# The task:
Set down, exactly as written, the lines from the line holding "Open the Concrete" to the end of the data, inclusive, skipping any pictures.
### Dataset extract
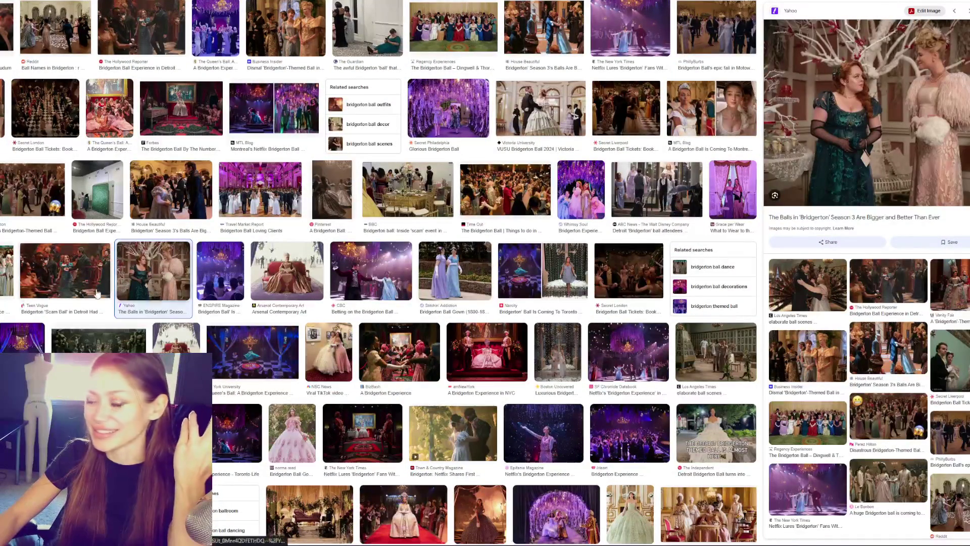
{"action": "left_click", "coordinate": [370, 272]}
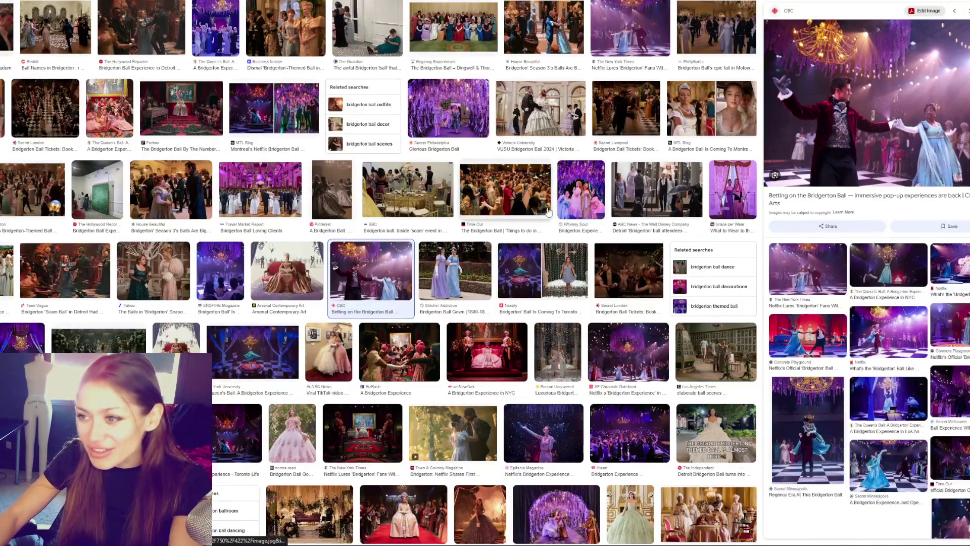
Open the Concrete Playground photo of the queen with attendants in a new tab.
{"action": "scroll", "coordinate": [149, 251], "scroll_direction": "down", "scroll_amount": 4}
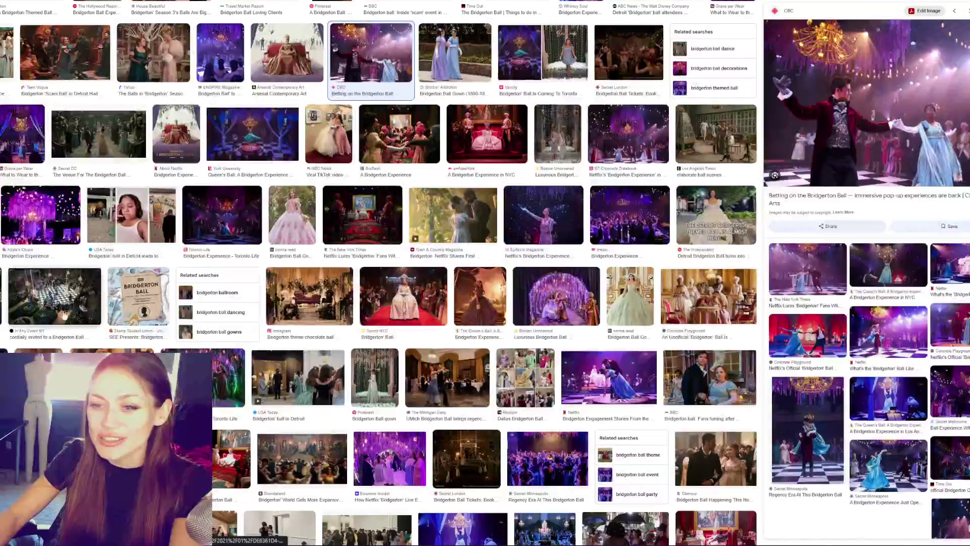
{"action": "left_click", "coordinate": [80, 311]}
######
# Your response:
Open the Concrete Playground photo of the queen with attendants in a new tab.
{"action": "scroll", "coordinate": [149, 251], "scroll_direction": "down", "scroll_amount": 4}
{"action": "left_click", "coordinate": [80, 311]}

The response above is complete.